EDM Automation Leaders

Over the past 15 years European companies, mostly German, were installing robots at an alarming rate. They understood for some time that to be successful in the global marketplace, enterprises must be the very best. Innovation and automation plays a key role in achieving this goal. While the average mold shops were content with their equipment performance, many high-profile mold shops conducted further investigation. They discovered a major problem. In a normal workweek they were using EDM technology for a very small percentage of the total available time. The true measure of an EDM's efficiency is the number of hours that the generator is turned on burning cavities. These pioneer mold shops started to record EDM burn times and measure the efficiency of each particular EDM. What they eventually discovered was that in the two to four hours it took to produce a job or series of workpieces, actual EDMing accounted for only 15 to 20 percent of the available time. Depending on the shop capacity and workpiece sizes, the maximum output came to just 20 to 24 hours of burning in a 50 to 60 hour workweek. The majority of the time involved setting up machines for new parts or changing electrodes.

If you are presently obtaining 50 percent efficiency or less, it will be hard to make it in today's market. In order to compete with overseas competition and their huge labor cost advantages, automation is no longer an option...it is a necessity.

Deciding on Automation-The First Step
Owners and managers of mold shops are at very important crossroads regarding the type of decisions and strategic planning they must execute for their business to be more profitable now and in the future. Research reveals that top manufacturers employ common guiding principles to outperform the competition, whether the economy is in a downturn or an upturn. These principles include: customer relationship management, product innovation, supply chain management, human resources management and business infrastructure.

DATASET ENTRIES:

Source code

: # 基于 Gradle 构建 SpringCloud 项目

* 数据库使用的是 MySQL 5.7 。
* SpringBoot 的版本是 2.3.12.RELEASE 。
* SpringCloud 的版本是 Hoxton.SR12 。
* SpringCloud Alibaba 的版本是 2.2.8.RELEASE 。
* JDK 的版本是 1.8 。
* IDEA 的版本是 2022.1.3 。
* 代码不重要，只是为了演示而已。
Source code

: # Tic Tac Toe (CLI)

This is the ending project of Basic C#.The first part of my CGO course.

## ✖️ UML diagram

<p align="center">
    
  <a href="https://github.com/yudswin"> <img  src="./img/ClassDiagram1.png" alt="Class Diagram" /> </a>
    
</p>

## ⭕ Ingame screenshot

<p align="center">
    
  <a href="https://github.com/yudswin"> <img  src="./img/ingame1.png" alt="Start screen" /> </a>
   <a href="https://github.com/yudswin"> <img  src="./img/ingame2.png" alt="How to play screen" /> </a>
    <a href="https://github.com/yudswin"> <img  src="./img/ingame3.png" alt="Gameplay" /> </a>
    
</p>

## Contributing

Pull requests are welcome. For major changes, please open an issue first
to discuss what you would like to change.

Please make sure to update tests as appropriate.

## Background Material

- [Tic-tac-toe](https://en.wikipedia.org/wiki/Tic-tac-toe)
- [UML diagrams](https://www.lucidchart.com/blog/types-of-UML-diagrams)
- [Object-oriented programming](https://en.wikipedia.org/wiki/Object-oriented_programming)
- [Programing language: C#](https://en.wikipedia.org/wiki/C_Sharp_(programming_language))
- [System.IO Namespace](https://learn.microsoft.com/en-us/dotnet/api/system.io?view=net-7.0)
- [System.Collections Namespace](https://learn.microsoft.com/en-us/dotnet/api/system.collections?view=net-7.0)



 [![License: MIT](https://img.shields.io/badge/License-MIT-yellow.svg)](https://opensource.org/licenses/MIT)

PARTS OF THE EXERCISE:
• 1. Recast the listing as a JSON list of strings with one string per line and blank lines left out. Begin at the line that has "构建 SpringCloud 项目" and stop after the final line of the listing.
• 2. Continue the EDM automation article from the point where it stops.
The EDM automation article and the listing have nothing to do with each other.

ANSWER LIST:
• 1.
[
  ": # 基于 Gradle 构建 SpringCloud 项目",
  "* 数据库使用的是 MySQL 5.7 。",
  "* SpringBoot 的版本是 2.3.12.RELEASE 。",
  "* SpringCloud 的版本是 Hoxton.SR12 。",
  "* SpringCloud Alibaba 的版本是 2.2.8.RELEASE 。",
  "* JDK 的版本是 1.8 。",
  "* IDEA 的版本是 2022.1.3 。",
  "* 代码不重要，只是为了演示而已。",
  "Source code",
  ": # Tic Tac Toe (CLI)",
  "This is the ending project of Basic C#.The first part of my CGO course.",
  "## ✖️ UML diagram",
  "<p align=\"center\">",
  "  <a href=\"https://github.com/yudswin\"> <img  src=\"./img/ClassDiagram1.png\" alt=\"Class Diagram\" /> </a>",
  "</p>",
  "## ⭕ Ingame screenshot",
  "<p align=\"center\">",
  "  <a href=\"https://github.com/yudswin\"> <img  src=\"./img/ingame1.png\" alt=\"Start screen\" /> </a>",
  "   <a href=\"https://github.com/yudswin\"> <img  src=\"./img/ingame2.png\" alt=\"How to play screen\" /> </a>",
  "    <a href=\"https://github.com/yudswin\"> <img  src=\"./img/ingame3.png\" alt=\"Gameplay\" /> </a>",
  "</p>",
  "## Contributing",
  "Pull requests are welcome. For major changes, please open an issue first",
  "to discuss what you would like to change.",
  "Please make sure to update tests as appropriate.",
  "## Background Material",
  "- [Tic-tac-toe](https://en.wikipedia.org/wiki/Tic-tac-toe)",
  "- [UML diagrams](https://www.lucidchart.com/blog/types-of-UML-diagrams)",
  "- [Object-oriented programming](https://en.wikipedia.org/wiki/Object-oriented_programming)",
  "- [Programing language: C#](https://en.wikipedia.org/wiki/C_Sharp_(programming_language))",
  "- [System.IO Namespace](https://learn.microsoft.com/en-us/dotnet/api/system.io?view=net-7.0)",
  "- [System.Collections Namespace](https://learn.microsoft.com/en-us/dotnet/api/system.collections?view=net-7.0)",
  " [![License: MIT](https://img.shields.io/badge/License-MIT-yellow.svg)](https://opensource.org/licenses/MIT)"
]

• 2.
Buying into automation is not like buying a $500 piece of tooling. EDM and high-speed machining (HSM) suppliers along with tooling manufacturers focus on helping manufacturers reduce time-to-market and optimize manufacturing facilities, providing a total manufacturing solution.

Many managers only concentrate on the financial aspect of automation. What will automation cost me and how will I be able to justify the initial cost? The first question managers should ask is: what will automation do for my customers? Automation will help provide the kind of results that every kind of customer wants:

  • Faster
  • Better
  • Cheaper
  • Flexible to change

Flexibility also is clearly more important than ever as plants make an effort to create smaller products in smaller job lots using customized automation. There are quite a few companies that have already started the race to automation that have received their payback in investment and other benefits.


Automation Phase I: Standardized Tooling

One previous strategy for increasing automation was to add shifts and use EDM around the clock, but it was hard to find the skilled operators who were willing to work nights or weekends. Some owners purchased oversized EDMs with increased XY travels and larger worktables that would allow them to load multiple workpieces at one time, but this also was not a real solution. The first real component for unattended operation for the loading of workpieces and electrodes is a common platform of standardized tooling throughout the shop.

Every sinker EDM is designed with a basic reference worktable and most wire EDMs come with a left, right and back rail. Depending on the size of the shop, you may have just a few or maybe a few hundred pieces of tooling holders and fixtures. The key to obtaining greater tooling productivity is standardization and palletization. By having everyone use the same type of system, setup times can be significantly reduced. There are many benefits to palletizing:

  • Sinker or wire EDM is able to cut around the clock while someone presets parts on part pallets
  • Able to quickly switch out parts in just a few seconds
  • Table chuck repeatability within 0.000080"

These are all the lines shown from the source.